Republican Leader Mitch McConnell said earlier this month that he would support this bill with the appropriate amendments. He referenced the experiences of his wife, former Trump administration official Elaine Chao.
"I can tell you as a proud husband of an Asian American woman -- I think this discrimination against Asian Americans is a real problem," McConnell said at a press conference last week. "It preceded the murders that were recently on full display. I'm hoping we can work out an agreement to get on the bill in a normal way, have some amendments, and move forward to final passage."
Most Republicans supported the legislation after a series of behind-the-scenes bipartisan discussions yielded several changes.
One of those changes, which was a chief focus for Republicans, secures a tweak in language in the original bill that tied hate crimes to the COVID-19 pandemic.
Sen. Susan Collins, R-Maine, and other Republicans had expressed concern that proving this link would be too onerous for law enforcement officials.
An amendment offered by Collins and Hirono struck that language, allowing the bill to apply more broadly. Still, Hirono and other Democrats have been insistent that the rise in anti-Asian sentiments is tied to the COVID-19 pandemic.

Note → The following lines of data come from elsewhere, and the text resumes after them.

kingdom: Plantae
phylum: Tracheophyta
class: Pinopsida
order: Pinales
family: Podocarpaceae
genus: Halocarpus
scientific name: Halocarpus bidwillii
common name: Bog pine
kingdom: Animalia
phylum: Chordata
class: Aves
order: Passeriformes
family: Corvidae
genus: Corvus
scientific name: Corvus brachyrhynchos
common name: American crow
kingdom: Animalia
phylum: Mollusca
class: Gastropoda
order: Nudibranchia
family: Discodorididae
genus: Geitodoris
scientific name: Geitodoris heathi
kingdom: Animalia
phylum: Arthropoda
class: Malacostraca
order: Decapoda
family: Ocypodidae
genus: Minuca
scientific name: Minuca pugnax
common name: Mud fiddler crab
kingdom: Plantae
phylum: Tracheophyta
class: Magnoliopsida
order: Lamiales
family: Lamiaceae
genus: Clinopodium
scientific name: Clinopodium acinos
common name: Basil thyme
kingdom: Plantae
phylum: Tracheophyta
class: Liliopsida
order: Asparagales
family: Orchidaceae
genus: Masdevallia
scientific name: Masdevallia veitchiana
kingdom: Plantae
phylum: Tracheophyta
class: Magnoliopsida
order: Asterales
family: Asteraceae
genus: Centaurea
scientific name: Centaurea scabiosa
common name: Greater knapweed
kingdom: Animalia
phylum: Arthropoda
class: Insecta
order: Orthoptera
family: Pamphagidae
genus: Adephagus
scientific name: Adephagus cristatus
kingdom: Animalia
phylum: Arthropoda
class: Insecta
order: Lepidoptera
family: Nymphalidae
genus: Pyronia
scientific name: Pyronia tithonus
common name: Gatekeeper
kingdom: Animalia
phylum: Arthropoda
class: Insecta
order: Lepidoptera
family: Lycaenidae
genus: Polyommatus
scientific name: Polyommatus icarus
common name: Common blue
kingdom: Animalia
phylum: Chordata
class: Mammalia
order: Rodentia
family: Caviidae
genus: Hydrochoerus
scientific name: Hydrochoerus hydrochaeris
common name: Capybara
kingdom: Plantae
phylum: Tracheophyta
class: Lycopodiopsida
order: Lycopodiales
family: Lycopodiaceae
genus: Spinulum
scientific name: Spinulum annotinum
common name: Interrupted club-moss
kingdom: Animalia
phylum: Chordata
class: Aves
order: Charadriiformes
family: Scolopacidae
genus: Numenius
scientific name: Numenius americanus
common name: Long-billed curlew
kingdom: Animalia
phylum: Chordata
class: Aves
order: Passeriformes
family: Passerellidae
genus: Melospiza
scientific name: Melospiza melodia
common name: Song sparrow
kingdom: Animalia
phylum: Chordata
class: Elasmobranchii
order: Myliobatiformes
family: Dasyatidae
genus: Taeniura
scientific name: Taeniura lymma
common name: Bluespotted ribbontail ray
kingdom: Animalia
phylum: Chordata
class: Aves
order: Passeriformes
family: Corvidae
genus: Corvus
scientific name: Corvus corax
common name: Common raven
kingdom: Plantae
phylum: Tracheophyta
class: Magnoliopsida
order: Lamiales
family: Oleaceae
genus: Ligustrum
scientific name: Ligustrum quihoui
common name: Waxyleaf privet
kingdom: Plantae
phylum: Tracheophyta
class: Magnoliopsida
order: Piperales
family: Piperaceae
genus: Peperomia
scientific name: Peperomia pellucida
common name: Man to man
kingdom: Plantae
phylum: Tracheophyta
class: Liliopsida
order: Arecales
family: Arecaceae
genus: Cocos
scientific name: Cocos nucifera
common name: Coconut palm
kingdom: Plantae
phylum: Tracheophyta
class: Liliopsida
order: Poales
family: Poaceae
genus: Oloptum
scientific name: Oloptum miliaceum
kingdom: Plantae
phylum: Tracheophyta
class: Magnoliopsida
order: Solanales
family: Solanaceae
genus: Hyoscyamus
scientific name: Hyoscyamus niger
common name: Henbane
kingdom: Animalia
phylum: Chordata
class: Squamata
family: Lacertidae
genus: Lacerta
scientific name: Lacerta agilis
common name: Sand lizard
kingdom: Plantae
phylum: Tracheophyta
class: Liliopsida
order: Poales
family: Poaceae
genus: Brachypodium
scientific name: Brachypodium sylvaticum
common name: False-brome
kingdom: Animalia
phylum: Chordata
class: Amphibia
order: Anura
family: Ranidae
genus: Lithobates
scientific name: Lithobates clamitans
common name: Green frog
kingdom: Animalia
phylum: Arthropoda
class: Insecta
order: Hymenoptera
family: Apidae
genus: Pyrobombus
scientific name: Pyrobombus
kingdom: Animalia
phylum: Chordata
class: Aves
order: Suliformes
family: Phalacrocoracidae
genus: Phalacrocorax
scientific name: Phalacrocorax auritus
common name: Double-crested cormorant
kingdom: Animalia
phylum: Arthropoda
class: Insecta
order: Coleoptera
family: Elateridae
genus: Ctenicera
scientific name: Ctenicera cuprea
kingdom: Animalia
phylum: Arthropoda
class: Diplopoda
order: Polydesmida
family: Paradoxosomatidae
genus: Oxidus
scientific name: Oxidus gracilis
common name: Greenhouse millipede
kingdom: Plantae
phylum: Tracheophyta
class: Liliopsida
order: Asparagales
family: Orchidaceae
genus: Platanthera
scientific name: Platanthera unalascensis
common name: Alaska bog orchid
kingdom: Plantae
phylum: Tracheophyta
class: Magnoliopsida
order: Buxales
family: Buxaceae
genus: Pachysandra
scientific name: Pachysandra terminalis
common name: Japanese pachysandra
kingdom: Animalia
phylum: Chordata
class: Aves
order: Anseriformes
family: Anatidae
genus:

They said the blame falls partially on former President Donald Trump, who referred to COVID-19 as the "China Virus" and "Kung Flu."
The Senate-passed bill also contains an amendment from Sens. Richard Blumenthal, D-Conn., and Jerry Moran, R-Kan., to provide additional money for states and localities to establish hotlines for hate crime reporting. Their amendment also allows judges to assign hate-crime perpetrators rehabilitative work within the community that they targeted.
ABC News' Mariam Khan and Lauren King contributed to this report.